Dil eğitmeni: Dayanışma şiddetin panzehiridir

  • 09:05 21 Kasım 2025
  • Dünya
 
Filiz Zeyrek
 
BRÜKSEL – Brüksel’de 18 yıldır dil eğitimi veren Katrijn Goffin, kadınların kendi sesleriyle güçlendiğini belirterek, “Dayanışma, şiddetin panzehiridir” dedi.
 
25 Kasım Kadına Yönelik Şiddete Karşı Uluslararası Mücadele Günü yaklaşırken, dünyanın dört bir yanında kadınlar şiddetin her türüne karşı alanlarda, kurumlarda ve hayatın her alanında mücadeleyi büyütüyor. Avrupa’da da kadınların güçlenmesine dönük çalışmalar artarken, özellikle göçmen kadınlara verilen dil eğitimi; özgüven, dayanışma ve bağımsız yaşam kurma süreçlerinde önemli bir dayanma noktası hâline geliyor.
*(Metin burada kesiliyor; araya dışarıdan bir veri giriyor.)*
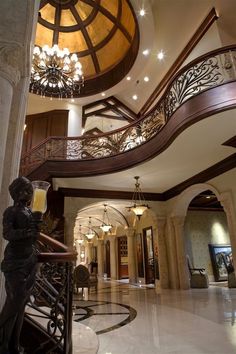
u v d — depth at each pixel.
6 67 2.21
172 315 5.26
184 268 9.09
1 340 1.61
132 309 6.09
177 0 7.27
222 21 7.59
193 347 3.39
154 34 8.05
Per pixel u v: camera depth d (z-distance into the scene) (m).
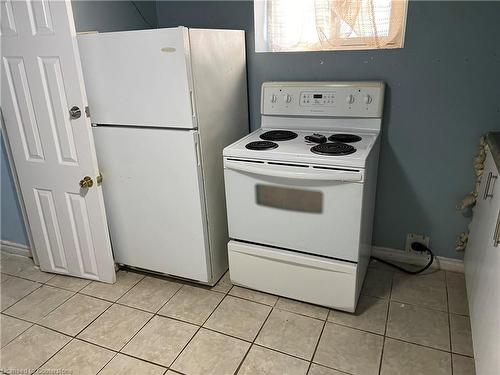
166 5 2.54
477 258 1.81
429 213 2.29
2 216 2.67
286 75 2.34
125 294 2.26
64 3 1.81
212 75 2.02
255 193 1.97
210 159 2.09
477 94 1.98
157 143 1.99
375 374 1.67
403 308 2.06
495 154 1.62
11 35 1.96
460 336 1.85
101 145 2.12
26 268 2.59
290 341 1.86
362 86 2.12
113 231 2.36
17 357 1.82
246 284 2.22
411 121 2.15
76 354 1.83
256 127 2.54
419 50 2.01
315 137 2.02
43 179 2.24
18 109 2.12
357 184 1.73
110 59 1.90
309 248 1.96
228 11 2.36
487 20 1.85
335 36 2.16
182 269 2.26
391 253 2.46
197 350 1.83
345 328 1.93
Dil öğrenme alanları, birçok kadın için yalnızca eğitim değil, aynı zamanda şiddetin görünmez biçimlerine karşı farkındalık geliştirme, dayanışma kurma ve kendi haklarına erişebilme imkânı sağlıyor.
 
Bu çerçevede değerlendirmelerde bulunan öğretmen Katrijn Goffin, dilin kadınların yaşamına müdahale eden sessizlik, bağımlılık ve görünmez şiddet döngüsünü kıran güçlü bir araç olduğunu ifade ediyor. 
 
Katrijn Goffin, dilin kadınlar için bir iletişim aracı olmanın ötesinde özgüven, dayanışma ve bağımsızlık anlamına geldiğini vurguluyor. “Bir kadın kendini ifade edebildiğinde artık yalnız değildir; hayata katılır” diyen Katrijn Goffin, dil öğrenmenin kadınların yaşamında nasıl bir dönüm noktasına dönüştüğünü her gün sınıfında yeniden gözlemlediğini söylüyor. 
 
‘Şiddet sessizlikle başlar’
 
Brüksel’de Ligo Brusselleer adlı dil okulunda öğretmenlik yapan Katrijn Goffin, kadınların en büyük engelinin sessizlik olduğunu belirtiyor. Katrijn Goffin, “Şiddet sadece fiziksel değildir. Kadının sesi bastırıldığında, karar alma hakkı elinden alındığında, ekonomik olarak bağımlı hale geldiğinde bu da şiddettir. Ve bu sadece belli ülkelerde değil, Belçika’da da yaşanıyor. Kadınlara yalnız olmadıklarını hissettirmemiz gerekiyor. Destek alabilecekleri kurumlara nasıl ulaşacaklarını göstermeliyiz” diyerek PIN’deki sosyal hizmet uzmanlarının desteğe ihtiyacı olan kadınları ilgili kurumlara yönlendirdiğini ifade ediyor. 
 
Sınıf değil, bir dayanışma alanı
 
Katrijn Goffin, her dersinde eşitlik, saygı ve farkındalığı esas aldığını söyleyerek, “Kadınlar sınıfımızda sadece dil değil, hayatı öğreniyor. Geleneksel kalıpları sorguluyoruz. ‘Kim çalışır, kim çocuklara bakar?’ sorularıyla rollerin yeniden düşünülmesini sağlıyoruz. Herkesin kendi hikâyesini anlatabildiği bir alan yaratıyoruz. Eşitlik ders kitaplarından değil, sınıfın içinden başlar. Bir kadın Hollandaca öğrendiğinde doktorla, öğretmenle doğrudan konuşabiliyor. İş bulabiliyor, maaşını konuşabiliyor. Haklarını öğreniyor ve gerektiğinde kendi başına karakola ya da kadın sığınma evine başvurabiliyor” diyor. 
 
‘Kadınlar birlikte güçleniyor’
 
25 Kasım’ın yalnızca bir anma günü değil, aynı zamanda bir mücadele çağrısı olduğunu belirten Katrijn Goffin, “Kadınlar birbirini dinledikçe, dayanıştıkça şiddetin zinciri kırılır. Dayanışma, şiddetin panzehiridir. Kadınlar kendi sesleriyle hikâyelerini anlatıyor. Bu ses artık susturulamayacak kadar güçlü. Öğrenilen her yeni cümle, sessizliğin yerini umuda bırakıyor. Kadınların sesi dayanışmanın diliyle birleştiğinde, dünya değişmeye başlıyor” sözlerine yer veriyor.